Canker Sore vs. Cold Sore

Before treating a sore, make sure you’re dealing with the right thing. Canker sores are white or yellow with a red border, and they only form inside the mouth: on the inner cheeks, lips, tongue, or soft palate. Cold sores are fluid-filled blisters that appear outside the mouth, typically around the border of the lips. Cold sores are caused by a virus and are contagious. Canker sores are neither viral nor contagious, so the treatments are completely different.

When a Canker Sore Needs Medical Attention

Minor canker sores, the most common type, are small and heal within one to two weeks without scarring. Major canker sores measure one to three centimeters across and can last anywhere from 10 days to 6 weeks. A third type, herpetiform ulcers, appear as clusters of tiny sores that typically resolve in 7 to 10 days.

If your sore hasn’t healed within two weeks, is unusually large, or comes with other symptoms like swollen lymph nodes or bad breath, it’s worth having a doctor or dentist take a look. Very frequent canker sores can also signal an underlying issue worth investigating.

Prescription Options for Severe or Recurring Sores

For sores that are large, extremely painful, or keep coming back, doctors can prescribe a corticosteroid paste to apply directly to the ulcer.
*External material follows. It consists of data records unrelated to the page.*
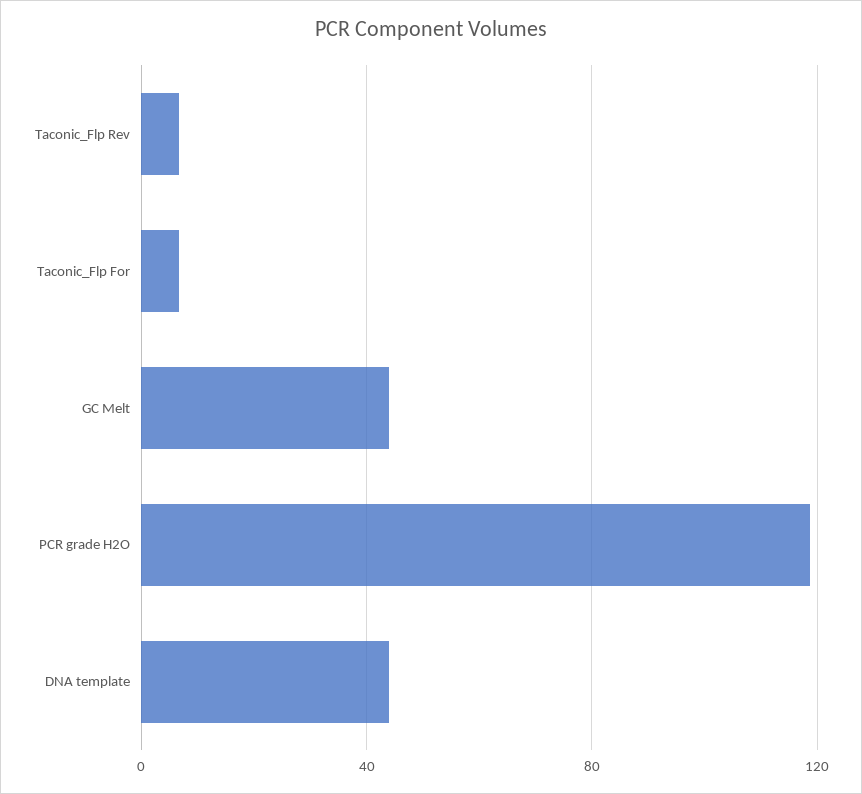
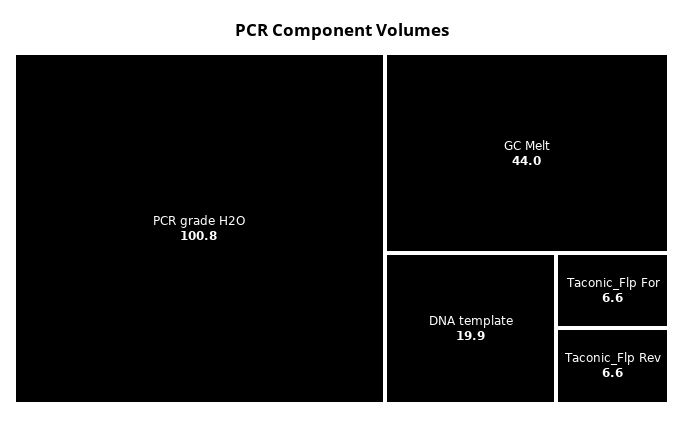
  {
    "Taconic_Flp Rev": 6.6,
    "Taconic_Flp For": 6.6,
    "GC Melt": 44,
-   "PCR grade H2O": 120,
+   "PCR grade H2O": 100.8,
-   "DNA template": 45
+   "DNA template": 19.9
  }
Interestingly, a recent meta-analysis of the most commonly prescribed option (a 0.1% steroid paste) found it reduced ulcer size compared to alternative treatments but showed no significant advantage over placebo for pain relief or healing time. This means prescription pastes help, but they aren’t a dramatic improvement over good home care for most people.

For stubborn or severe cases, some dental offices offer low-level laser therapy. The procedure uses a diode laser, typically requiring just one or two sessions. It can provide near-immediate pain relief and may promote faster tissue repair, though it’s not widely available and is usually reserved for patients with frequent, debilitating outbreaks.

Nutritional Gaps That Fuel Recurrence

If you get canker sores repeatedly, your diet may be part of the problem. Roughly 14 to 18 percent of people with recurrent canker sores have measurable nutritional deficiencies, most commonly in vitamin B12, folate, and iron. Research shows that people prone to canker sores consume significantly less B12 and folate than the general population: about 7% less of the recommended daily B12 intake and 20% less folate on average. When those deficiencies are corrected through diet or supplements, symptoms often improve.

Good sources of B12 include meat, fish, eggs, and dairy (or fortified cereals if you’re plant-based). Folate is found in leafy greens, legumes, and fortified grains. If you suspect a deficiency, a simple blood test can confirm it.

How to Prevent the Next One

Canker sores are often triggered by minor mouth injuries: biting your cheek, aggressive brushing, sharp food like chips, or irritation from braces or dental work. Using a soft-bristled toothbrush and being gentler around sensitive gum tissue can reduce mechanical triggers.

You may have heard that switching to a toothpaste free of sodium lauryl sulfate (the foaming agent in most toothpastes) prevents canker sores. A controlled study specifically testing this found no significant difference in ulcer frequency, size, or duration between SLS-free and regular toothpaste users. It’s a popular recommendation, but the evidence doesn’t support it.

Stress is another well-established trigger. Many people notice outbreaks during high-pressure periods at work or school. Acidic or spicy foods, particularly citrus fruits, tomatoes, and hot peppers, can also provoke sores or worsen existing ones. Keeping a simple log of what you ate and how stressed you were in the days before an outbreak can help you identify your personal triggers over time.